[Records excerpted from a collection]
#####

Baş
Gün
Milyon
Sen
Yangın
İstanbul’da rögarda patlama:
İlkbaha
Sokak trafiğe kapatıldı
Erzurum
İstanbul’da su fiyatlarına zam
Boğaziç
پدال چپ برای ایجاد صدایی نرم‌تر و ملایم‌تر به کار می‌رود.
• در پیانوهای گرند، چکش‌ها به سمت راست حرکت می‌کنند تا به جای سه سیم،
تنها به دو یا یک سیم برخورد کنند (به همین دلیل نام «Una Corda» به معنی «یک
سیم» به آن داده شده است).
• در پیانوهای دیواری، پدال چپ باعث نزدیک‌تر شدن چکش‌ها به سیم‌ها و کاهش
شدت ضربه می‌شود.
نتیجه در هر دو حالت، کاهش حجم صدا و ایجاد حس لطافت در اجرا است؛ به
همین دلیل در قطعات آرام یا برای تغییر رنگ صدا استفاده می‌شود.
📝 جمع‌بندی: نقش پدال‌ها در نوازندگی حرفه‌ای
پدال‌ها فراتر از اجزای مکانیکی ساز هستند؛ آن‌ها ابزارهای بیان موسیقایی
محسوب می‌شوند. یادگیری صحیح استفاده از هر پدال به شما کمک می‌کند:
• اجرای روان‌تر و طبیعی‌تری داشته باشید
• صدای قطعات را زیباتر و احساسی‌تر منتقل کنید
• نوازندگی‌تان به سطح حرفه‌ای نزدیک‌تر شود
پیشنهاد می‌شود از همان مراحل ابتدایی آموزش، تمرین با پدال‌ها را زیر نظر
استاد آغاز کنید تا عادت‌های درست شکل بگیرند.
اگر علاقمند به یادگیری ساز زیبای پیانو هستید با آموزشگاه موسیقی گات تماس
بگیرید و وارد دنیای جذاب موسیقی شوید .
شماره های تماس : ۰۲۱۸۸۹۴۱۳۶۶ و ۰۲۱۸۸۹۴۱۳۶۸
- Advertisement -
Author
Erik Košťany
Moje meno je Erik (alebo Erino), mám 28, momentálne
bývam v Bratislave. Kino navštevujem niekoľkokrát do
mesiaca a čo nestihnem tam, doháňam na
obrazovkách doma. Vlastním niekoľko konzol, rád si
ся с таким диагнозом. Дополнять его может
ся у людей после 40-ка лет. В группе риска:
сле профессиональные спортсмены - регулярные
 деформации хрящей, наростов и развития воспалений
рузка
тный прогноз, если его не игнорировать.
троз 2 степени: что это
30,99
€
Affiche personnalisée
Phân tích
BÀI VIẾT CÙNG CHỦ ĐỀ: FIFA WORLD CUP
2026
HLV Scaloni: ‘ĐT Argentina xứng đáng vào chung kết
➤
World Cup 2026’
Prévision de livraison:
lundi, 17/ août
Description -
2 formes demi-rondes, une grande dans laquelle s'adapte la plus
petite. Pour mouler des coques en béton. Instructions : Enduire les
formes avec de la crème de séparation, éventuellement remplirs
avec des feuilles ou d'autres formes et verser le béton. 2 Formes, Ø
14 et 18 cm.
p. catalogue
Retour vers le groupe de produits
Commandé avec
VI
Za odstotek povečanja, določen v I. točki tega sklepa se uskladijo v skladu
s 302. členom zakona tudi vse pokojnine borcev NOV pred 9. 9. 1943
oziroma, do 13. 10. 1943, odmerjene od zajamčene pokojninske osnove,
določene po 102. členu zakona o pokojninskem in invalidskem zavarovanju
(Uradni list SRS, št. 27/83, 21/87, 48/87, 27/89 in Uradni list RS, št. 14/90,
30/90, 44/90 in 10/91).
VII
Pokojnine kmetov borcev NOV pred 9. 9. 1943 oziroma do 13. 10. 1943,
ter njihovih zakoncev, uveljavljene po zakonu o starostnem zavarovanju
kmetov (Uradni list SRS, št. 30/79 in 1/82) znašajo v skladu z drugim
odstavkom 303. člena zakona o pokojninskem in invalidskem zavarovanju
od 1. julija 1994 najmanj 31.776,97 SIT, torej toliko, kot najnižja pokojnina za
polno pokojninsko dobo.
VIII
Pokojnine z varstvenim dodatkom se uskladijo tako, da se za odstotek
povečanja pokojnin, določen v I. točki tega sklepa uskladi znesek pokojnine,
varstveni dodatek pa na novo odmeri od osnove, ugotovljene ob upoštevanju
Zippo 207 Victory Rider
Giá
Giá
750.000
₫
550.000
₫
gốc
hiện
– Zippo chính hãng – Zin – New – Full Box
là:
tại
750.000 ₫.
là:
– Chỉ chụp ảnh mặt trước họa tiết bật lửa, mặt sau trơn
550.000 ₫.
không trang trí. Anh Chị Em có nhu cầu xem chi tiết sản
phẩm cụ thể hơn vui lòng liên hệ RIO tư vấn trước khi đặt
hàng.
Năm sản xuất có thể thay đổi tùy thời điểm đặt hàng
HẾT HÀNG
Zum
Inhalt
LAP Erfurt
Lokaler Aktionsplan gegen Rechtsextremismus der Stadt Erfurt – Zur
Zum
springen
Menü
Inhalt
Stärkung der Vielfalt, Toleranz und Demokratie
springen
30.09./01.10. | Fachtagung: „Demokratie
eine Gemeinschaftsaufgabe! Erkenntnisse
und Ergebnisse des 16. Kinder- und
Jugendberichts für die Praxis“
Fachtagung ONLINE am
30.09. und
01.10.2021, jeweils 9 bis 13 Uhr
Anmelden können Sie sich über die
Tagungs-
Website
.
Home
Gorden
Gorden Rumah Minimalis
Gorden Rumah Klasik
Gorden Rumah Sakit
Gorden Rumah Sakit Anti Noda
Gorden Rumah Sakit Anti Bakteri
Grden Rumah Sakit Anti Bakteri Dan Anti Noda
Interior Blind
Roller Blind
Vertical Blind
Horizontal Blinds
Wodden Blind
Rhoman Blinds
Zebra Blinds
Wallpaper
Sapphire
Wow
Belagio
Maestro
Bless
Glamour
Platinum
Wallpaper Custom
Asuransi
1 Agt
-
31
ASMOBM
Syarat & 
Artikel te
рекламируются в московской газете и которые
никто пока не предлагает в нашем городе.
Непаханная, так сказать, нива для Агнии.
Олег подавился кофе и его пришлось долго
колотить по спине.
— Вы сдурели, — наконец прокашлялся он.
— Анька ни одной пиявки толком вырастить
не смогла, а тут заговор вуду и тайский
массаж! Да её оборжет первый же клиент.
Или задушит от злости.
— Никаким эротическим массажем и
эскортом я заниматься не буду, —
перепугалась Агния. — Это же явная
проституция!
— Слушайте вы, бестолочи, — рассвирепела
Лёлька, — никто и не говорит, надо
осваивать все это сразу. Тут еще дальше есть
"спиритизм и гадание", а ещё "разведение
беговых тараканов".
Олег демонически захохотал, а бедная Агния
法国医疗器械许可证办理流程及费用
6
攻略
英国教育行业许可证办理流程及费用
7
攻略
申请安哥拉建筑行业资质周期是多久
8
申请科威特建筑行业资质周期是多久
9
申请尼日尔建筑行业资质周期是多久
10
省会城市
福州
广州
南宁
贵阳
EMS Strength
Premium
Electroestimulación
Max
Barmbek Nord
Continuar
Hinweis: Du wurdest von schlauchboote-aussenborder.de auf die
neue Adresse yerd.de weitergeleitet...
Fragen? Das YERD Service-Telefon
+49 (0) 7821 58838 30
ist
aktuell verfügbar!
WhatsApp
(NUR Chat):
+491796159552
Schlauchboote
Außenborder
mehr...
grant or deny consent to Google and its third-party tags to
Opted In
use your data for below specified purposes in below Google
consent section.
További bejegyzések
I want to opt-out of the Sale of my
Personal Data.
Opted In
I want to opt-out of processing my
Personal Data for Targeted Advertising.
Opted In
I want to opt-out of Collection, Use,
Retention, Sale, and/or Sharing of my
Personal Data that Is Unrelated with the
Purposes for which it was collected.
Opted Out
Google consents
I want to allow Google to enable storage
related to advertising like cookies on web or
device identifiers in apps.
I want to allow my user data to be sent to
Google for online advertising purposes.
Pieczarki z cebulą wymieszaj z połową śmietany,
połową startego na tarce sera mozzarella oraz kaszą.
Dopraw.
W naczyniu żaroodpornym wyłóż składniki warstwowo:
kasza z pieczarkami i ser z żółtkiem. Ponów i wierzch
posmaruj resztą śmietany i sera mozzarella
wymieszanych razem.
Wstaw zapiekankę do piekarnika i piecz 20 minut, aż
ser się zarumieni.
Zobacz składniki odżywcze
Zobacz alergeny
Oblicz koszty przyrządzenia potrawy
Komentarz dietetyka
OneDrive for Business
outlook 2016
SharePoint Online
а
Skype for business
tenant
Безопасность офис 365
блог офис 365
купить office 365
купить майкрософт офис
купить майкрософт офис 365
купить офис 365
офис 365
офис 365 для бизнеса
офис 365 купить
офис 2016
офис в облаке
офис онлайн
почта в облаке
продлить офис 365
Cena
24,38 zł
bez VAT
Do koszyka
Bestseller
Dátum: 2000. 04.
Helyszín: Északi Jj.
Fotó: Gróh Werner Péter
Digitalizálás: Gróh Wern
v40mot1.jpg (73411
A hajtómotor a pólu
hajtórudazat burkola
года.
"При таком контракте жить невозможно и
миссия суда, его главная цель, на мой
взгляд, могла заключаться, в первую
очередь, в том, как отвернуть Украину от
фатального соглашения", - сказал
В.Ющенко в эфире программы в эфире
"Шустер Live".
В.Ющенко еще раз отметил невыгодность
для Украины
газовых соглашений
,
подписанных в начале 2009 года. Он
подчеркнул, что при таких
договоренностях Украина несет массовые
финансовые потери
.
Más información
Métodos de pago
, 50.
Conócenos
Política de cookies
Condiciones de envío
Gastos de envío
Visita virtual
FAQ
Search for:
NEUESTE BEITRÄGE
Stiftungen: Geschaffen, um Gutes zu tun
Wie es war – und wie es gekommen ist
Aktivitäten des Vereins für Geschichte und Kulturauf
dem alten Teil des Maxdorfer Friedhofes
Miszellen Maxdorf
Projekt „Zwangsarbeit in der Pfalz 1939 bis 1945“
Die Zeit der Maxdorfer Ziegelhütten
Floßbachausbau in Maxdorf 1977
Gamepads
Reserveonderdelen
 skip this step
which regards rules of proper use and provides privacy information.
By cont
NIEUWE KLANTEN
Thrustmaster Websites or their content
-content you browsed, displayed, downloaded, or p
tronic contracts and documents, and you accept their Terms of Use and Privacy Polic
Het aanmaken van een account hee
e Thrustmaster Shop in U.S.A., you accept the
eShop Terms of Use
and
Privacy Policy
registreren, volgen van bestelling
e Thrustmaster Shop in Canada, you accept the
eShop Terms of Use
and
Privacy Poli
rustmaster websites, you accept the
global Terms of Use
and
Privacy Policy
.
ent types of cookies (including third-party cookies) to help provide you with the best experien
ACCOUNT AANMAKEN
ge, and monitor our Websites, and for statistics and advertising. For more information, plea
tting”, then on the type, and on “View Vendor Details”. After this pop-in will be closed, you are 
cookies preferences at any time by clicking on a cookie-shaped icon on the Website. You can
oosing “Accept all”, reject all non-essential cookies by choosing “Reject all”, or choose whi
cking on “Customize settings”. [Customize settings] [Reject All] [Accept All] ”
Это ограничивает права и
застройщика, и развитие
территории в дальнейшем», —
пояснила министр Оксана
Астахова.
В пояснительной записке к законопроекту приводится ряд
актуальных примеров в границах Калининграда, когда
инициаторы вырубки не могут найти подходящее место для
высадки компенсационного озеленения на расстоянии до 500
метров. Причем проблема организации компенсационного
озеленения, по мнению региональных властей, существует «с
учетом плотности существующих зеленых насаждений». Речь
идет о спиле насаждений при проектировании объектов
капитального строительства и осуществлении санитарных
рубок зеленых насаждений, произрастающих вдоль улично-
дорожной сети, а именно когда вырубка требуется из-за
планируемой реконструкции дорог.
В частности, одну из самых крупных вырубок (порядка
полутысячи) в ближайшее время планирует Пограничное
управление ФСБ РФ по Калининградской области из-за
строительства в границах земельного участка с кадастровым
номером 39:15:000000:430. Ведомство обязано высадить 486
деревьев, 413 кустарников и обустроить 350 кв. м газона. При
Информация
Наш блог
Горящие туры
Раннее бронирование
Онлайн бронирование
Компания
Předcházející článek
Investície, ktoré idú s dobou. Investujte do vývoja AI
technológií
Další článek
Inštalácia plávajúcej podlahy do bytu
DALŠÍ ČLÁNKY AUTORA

#####

How to complete this task - Only the lines from the first line of the records through the line with "حرفه‌ای نزدیک‌تر شود" should be reproduced, exactly and with nothing added.

Output below -
Baş
Gün
Milyon
Sen
Yangın
İstanbul’da rögarda patlama:
İlkbaha
Sokak trafiğe kapatıldı
Erzurum
İstanbul’da su fiyatlarına zam
Boğaziç
پدال چپ برای ایجاد صدایی نرم‌تر و ملایم‌تر به کار می‌رود.
• در پیانوهای گرند، چکش‌ها به سمت راست حرکت می‌کنند تا به جای سه سیم،
تنها به دو یا یک سیم برخورد کنند (به همین دلیل نام «Una Corda» به معنی «یک
سیم» به آن داده شده است).
• در پیانوهای دیواری، پدال چپ باعث نزدیک‌تر شدن چکش‌ها به سیم‌ها و کاهش
شدت ضربه می‌شود.
نتیجه در هر دو حالت، کاهش حجم صدا و ایجاد حس لطافت در اجرا است؛ به
همین دلیل در قطعات آرام یا برای تغییر رنگ صدا استفاده می‌شود.
📝 جمع‌بندی: نقش پدال‌ها در نوازندگی حرفه‌ای
پدال‌ها فراتر از اجزای مکانیکی ساز هستند؛ آن‌ها ابزارهای بیان موسیقایی
محسوب می‌شوند. یادگیری صحیح استفاده از هر پدال به شما کمک می‌کند:
• اجرای روان‌تر و طبیعی‌تری داشته باشید
• صدای قطعات را زیباتر و احساسی‌تر منتقل کنید
• نوازندگی‌تان به سطح حرفه‌ای نزدیک‌تر شود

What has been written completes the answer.